Let's look at the third one,  "The Health Nut Breakfast" under "Lighter Side,"  in terms of macronutrient composition. I took a conservative estimate of the amount of oatmeal at one and a half cups, 1 teaspoon of brown sugar, half a cup of low-fat milk, 2 Tablespoons raisins, a 3-ounce bran muffin and an 8-ounce (never-empty?!) glass of orange juice, then entered everything into the My Fitness Pal app. The grand total of carbohydrates for this meal is  129 grams, with 11 grams of fiber, for a net carb count of 118 grams, most of which are rapidly digested and absorbed into the bloodstream. On the other hand, the protein content for this meal is only 15 grams, primarily from grains, which are considered an inferior source of protein compared to the type found in animals, including eggs, dairy, and meat. Compare this to a meal of three pancakes with a quarter cup of syrup, and you'll see that the amount of net carbohydrates and protein is very similar.

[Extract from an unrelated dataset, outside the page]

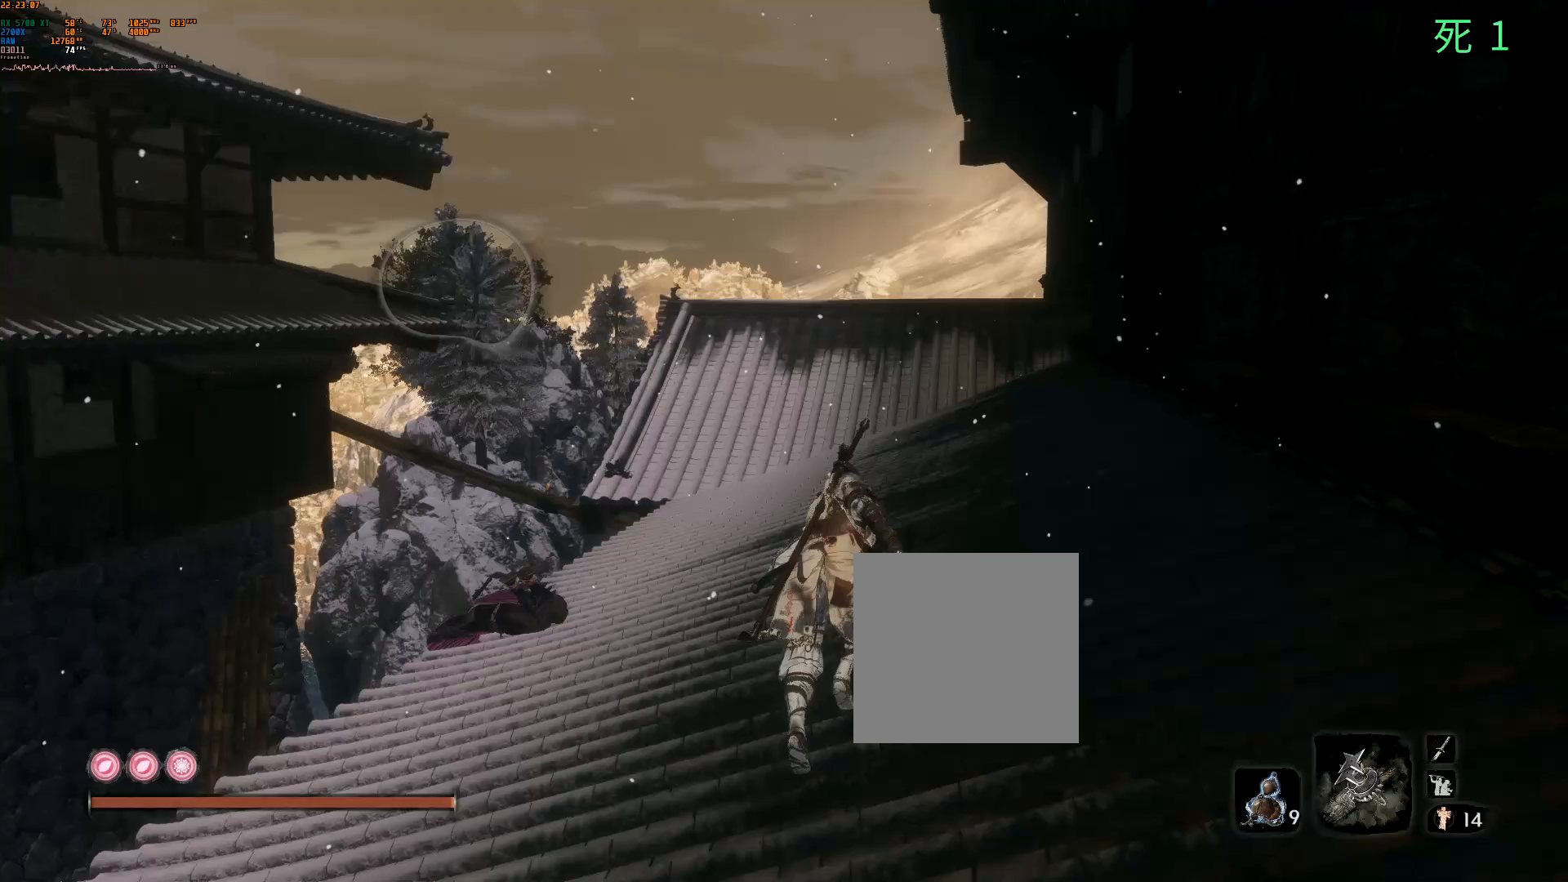
{"buttons": [], "left_stick": "up", "events": []}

In my opinion, advertising the three meals above as being the best choices on the menu for the health conscious is very misleading. If someone wants to have waffles at the Waffle House and eat them with the realization that their meal isn't all that nutritious, I have no problem with that. But I do take issue with restaurants advertising carb-heavy breakfasts with juice as "healthy," because it's the people who have made a conscious decision to eat well that end up ordering them. This often results in similar high-carb meals consumed at home as well, compounding the problem. I can't count the number of people with diabetes or weight issues who have looked at me suspiciously when I've told them that their breakfast of cereal, nonfat milk, banana, and juice is exactly what they should not be starting their day with and that they'd be much better off if eating bacon and eggs instead. 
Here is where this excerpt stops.